As the novel gets underway, Bee is leveraging her perfect grades to guilt trip her parents into taking her on a trip to Antarctica. The dread of taking a long sea voyage on rough waters, in close confinement with other people, is the tipping point for Bernadette, who begins behaving more and more erratically, provoking pernicious gossip among the parents at Bee’s school. Two of these parents, Audrey Griffin and Soo-Lin Lee-Segal, trade jokes at Bernadette’s expense while they serve as queen bees of the private school’s parent set. Semple’s narrative eventually envelops both of them as well, in ways that are sympathetic and understanding.

There’s a lot going on in Where’d You Go, Bernadette? but Semple handles it all so gracefully that the whole thing seems quite natural. Semple is an agile mimic and deftly paces the revelations that make her novel so gripping. The truths about Bernadette’s past failures and of Bee’s birth are moving and real.

This is a remarkable novel that will delight and devastate all but the most heartless of readers.

Wednesday, January 23, 2013

The Crying of Lot 49

The Crying of Lot 49 is the work of a petulant genius, someone for whom the run-of-the-mill literary formats are too simplistic.
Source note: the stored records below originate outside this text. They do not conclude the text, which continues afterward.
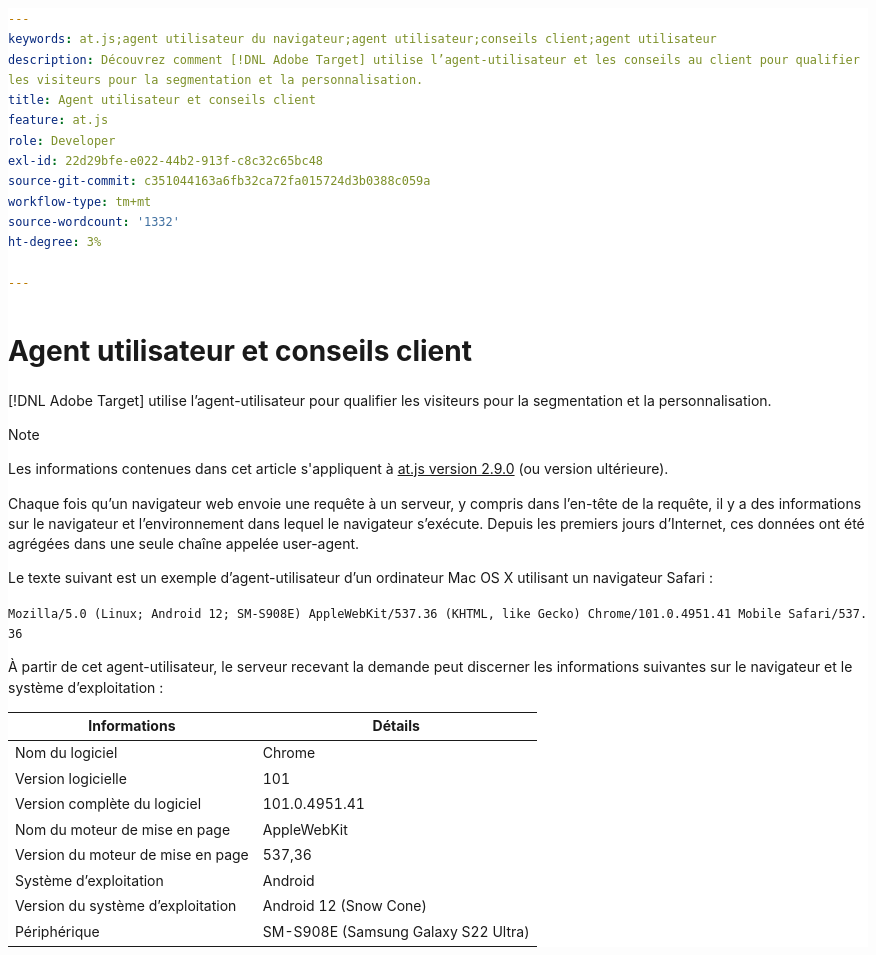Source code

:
 ```yaml
---
keywords: at.js;agent utilisateur du navigateur;agent utilisateur;conseils client;agent utilisateur
description: Découvrez comment [!DNL Adobe Target] utilise l’agent-utilisateur et les conseils au client pour qualifier les visiteurs pour la segmentation et la personnalisation.
title: Agent utilisateur et conseils client
feature: at.js
role: Developer
exl-id: 22d29bfe-e022-44b2-913f-c8c32c65bc48
source-git-commit: c351044163a6fb32ca72fa015724d3b0388c059a
workflow-type: tm+mt
source-wordcount: '1332'
ht-degree: 3%

---
```


# Agent utilisateur et conseils client

[!DNL Adobe Target] utilise l’agent-utilisateur pour qualifier les visiteurs pour la segmentation et la personnalisation.

>[!NOTE]
>
>Les informations contenues dans cet article s&#39;appliquent à [at.js version 2.9.0](/help/main/c-implementing-target/c-implementing-target-for-client-side-web/target-atjs-versions.md) (ou version ultérieure).


Chaque fois qu’un navigateur web envoie une requête à un serveur, y compris dans l’en-tête de la requête, il y a des informations sur le navigateur et l’environnement dans lequel le navigateur s’exécute. Depuis les premiers jours d’Internet, ces données ont été agrégées dans une seule chaîne appelée user-agent.

Le texte suivant est un exemple d’agent-utilisateur d’un ordinateur Mac OS X utilisant un navigateur Safari :

```
Mozilla/5.0 (Linux; Android 12; SM-S908E) AppleWebKit/537.36 (KHTML, like Gecko) Chrome/101.0.4951.41 Mobile Safari/537.36 
```

À partir de cet agent-utilisateur, le serveur recevant la demande peut discerner les informations suivantes sur le navigateur et le système d’exploitation :

| Informations | Détails |
| --- | --- |
| Nom du logiciel | Chrome |
| Version logicielle | 101 |
| Version complète du logiciel | 101.0.4951.41 |
| Nom du moteur de mise en page | AppleWebKit |
| Version du moteur de mise en page | 537,36 |
| Système d’exploitation | Android    |
| Version du système d’exploitation | Android 12 (Snow Cone) |
| Périphérique | SM-S908E (Samsung Galaxy S22 Ultra) |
Pynchon reacts violently against convention and ordinariness, inviting the reader to look inside his overly-active mind and staggering talents as he name drops obscure historical incidents, abstruse scientific concepts, and bewildering philosophical arguments. He also composes plausible pop songs about pedophilia and an intricately plotted Jacobean drama.
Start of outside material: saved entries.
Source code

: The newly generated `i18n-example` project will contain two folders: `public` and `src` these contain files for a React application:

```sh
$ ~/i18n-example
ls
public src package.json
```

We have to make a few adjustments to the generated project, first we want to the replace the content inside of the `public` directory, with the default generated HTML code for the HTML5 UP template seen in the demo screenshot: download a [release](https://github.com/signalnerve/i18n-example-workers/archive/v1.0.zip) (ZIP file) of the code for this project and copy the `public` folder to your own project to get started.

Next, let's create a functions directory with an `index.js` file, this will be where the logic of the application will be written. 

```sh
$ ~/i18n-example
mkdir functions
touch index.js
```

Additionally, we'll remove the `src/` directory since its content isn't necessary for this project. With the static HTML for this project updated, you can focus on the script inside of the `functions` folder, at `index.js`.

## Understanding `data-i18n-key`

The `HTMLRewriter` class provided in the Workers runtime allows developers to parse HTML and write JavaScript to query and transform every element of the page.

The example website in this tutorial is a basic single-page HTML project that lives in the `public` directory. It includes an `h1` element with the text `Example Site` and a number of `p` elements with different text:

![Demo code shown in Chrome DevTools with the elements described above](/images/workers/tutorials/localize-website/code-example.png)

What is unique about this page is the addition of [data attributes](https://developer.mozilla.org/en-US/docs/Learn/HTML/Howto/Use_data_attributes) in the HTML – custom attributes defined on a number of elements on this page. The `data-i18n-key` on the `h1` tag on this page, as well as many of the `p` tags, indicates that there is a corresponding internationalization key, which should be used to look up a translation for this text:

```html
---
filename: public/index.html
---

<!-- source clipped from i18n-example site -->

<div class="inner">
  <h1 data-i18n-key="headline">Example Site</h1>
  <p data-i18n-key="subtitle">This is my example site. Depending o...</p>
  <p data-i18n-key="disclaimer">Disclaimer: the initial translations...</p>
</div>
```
All of that sounds like it might be a lot of fun, but Pynchon's genius is, in this outing, too much of the smug, superior kind that doesn't particularly care if your having nearly as much fun as he is. Plot and character may seem like proletarian concerns to a mind like Pynchon's, but their absence from this narrative makes the whole thing jarringly pointless and rather juvenile when you come right down to it.

The Crying of Lot 49 is the story of Oedipa Maas, a bored housewife who is named co-executor of the estate of her ex-boyfriend Pierce Inverarity. (If these names strike you as too implausible, I implore you to stay away from Pynchon.) As Oedipa strives to sort out Pierce's holdings, she becomes ensnared in a historical conspiracy with the goal of subverting governmental postal services, with roots stretching to the fifteenth century.

The conspiracy is known as the Tristero, and it's symbol of a muted horn (the image on the cover above) begins to haunt Oedipa, following her all over California. The mysterious nature of the Tristero has all the makings of an intriguing tale, but Pynchon doesn't really care about the mystery, or about Oedipa, or about you. The Tristero is just a convenient vehicle for him to flaunt his extensive knowledge.

Lest you think I'm being too hard on the book, you should know that the famously reclusive Pynchon has disavowed the novel as well, saying that to him it feels like a diminished effort, as though he had unlearned the lessons of his earlier novels. Why the author's own view has not been enough to keep literary critics from overpraising this off-putting novel is a mystery much more sinister than the Tristero.